Some mornings we abandon our walks down to the thermal springs and trudge up behind the village to the site of the original
terme,
spa. The very word
spa
is a Latin acronym for
salus per acquum,
health through water. Peeking into the derelict halls where the the Medici once came to soak, we’re wondering if what village intelligence touts is true. A grand reconstruction of the spa by a Florentine corporation would surely change the color of the village, a seduction for the chic and the stressed who would come to be revived by warm waters and kneading hands across their aching backs. The sleepy little village would be awakened, but not necessarily by a handsome prince. I steal a look at my own handsome prince as we walk without talking, each of us wandering
inside his own reverie. But what is this? What is this long, slow shudder in me? Could it be caused by the tizzy of the winds, trying to push away the summer? Is it from the strength of my husband’s hand on my hip as we walk? My face is burning where he held it a moment ago as he kissed me, and I like the taste of him that stays on my mouth and mixes with the tastes of coffee and milk and bread, the grains of undissolved sugar on his lips. Like a good buttery
kuglehopf,
he tastes. How can he do this to me? How can he make me giddy? Maybe it’s not him at all. It’s high blood pressure. Why didn’t I think of that? I’m sure of it. High blood pressure is causing the quiver. Or is it a hormone rushing away, then rushing back again, just for fun? Maybe it is Fernando. I decide it’s him, but it’s horrid not being sure. More horrid is it that this man can just as skillfully send up a shudder in me of a different sort.

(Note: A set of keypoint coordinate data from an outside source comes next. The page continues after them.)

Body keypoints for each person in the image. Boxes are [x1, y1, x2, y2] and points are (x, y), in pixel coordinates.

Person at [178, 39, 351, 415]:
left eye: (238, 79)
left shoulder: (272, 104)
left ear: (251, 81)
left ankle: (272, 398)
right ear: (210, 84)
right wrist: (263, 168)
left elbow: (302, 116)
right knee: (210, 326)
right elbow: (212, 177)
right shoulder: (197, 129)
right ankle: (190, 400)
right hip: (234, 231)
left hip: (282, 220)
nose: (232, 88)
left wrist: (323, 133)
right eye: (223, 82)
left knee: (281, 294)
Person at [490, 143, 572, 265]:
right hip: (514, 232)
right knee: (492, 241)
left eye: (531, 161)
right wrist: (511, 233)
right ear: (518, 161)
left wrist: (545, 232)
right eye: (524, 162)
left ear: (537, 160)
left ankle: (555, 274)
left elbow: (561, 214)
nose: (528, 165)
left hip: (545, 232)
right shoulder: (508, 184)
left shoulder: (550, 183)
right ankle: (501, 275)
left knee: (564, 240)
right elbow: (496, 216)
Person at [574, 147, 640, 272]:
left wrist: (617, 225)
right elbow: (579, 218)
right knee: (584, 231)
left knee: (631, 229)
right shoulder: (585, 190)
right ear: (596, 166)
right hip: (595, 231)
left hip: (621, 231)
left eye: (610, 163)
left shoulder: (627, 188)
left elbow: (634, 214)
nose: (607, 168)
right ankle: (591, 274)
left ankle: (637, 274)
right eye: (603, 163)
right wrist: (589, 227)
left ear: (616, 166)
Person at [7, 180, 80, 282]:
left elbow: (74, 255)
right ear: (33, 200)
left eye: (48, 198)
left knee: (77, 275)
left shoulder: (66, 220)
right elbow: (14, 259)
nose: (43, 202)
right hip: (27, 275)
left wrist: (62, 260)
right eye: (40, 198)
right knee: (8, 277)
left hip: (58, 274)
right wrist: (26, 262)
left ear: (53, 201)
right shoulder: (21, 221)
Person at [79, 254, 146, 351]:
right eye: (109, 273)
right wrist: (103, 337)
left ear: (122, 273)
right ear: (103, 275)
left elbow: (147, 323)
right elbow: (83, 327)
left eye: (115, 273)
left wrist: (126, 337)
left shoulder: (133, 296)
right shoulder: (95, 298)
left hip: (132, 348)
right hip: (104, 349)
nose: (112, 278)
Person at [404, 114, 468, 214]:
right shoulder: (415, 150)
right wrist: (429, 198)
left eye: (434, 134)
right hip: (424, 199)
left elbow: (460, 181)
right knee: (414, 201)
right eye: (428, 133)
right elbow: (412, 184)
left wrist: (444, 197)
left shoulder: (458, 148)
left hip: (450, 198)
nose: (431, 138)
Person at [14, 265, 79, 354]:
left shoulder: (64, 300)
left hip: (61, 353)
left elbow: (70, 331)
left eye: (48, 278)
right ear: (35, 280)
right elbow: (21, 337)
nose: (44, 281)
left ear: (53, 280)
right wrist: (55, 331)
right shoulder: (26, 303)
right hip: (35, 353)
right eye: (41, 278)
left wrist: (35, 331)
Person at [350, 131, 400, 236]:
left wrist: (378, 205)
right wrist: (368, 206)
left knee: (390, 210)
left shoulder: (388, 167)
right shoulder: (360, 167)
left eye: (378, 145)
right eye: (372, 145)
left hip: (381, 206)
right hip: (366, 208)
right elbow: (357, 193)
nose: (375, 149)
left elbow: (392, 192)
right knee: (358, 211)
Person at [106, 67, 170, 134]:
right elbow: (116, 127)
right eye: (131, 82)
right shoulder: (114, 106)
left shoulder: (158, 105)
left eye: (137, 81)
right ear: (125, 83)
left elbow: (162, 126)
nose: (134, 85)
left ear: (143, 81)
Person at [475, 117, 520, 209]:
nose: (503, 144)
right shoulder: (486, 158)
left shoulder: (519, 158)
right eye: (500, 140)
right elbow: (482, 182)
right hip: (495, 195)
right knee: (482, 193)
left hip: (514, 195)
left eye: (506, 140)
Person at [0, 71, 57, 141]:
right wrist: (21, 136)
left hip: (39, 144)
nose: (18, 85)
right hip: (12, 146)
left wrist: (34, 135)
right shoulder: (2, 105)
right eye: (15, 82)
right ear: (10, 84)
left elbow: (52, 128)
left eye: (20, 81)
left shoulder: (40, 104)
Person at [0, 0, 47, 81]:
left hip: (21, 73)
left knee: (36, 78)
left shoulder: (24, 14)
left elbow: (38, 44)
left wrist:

I am out in the garden tending to a chicken, fixing it the way Florì told me her mama used to do it for Sunday lunch. I’d done just what she’d said,
sit the chicken in roasting pan on a pretty bed of turnips and potatoes and onions, leeks and carrots . . .
Her directions had stopped there, so I continue on my own. I fill its belly with a handful of garlic, the cloves crushed but not peeled, then rub its bosom to a glisten with olive oil, finally ornamenting it with a thick branch of wild rosemary. After an hour or so in the wood oven, the skin is bronzed and crisp, the juices running out in
little golden streams, and I remove it to a long, deep, heated plate to wait. In the house, I set the roasting pan over a quick flame, scraping the bits of caramelized vegetables and the drippings that cling to the pan, blessing it all with splashes of white wine, finally transforming the juices into a sauce that tastes like Saturday night as much as Sunday noon. I lay trenchers of bread in the sauce, leaving them to soak in it for a few moments while I heat a half cup of
vin santo,
throw in a handful of fat
zibibbi,
raisins from the island of Pantelleria off Sicily. Wild lettuces, all washed and dried and tucked in a kitchen towel, are ready in the refrigerator. I open a sauvignon blanc from Castello della Sala and set it in an ice bucket.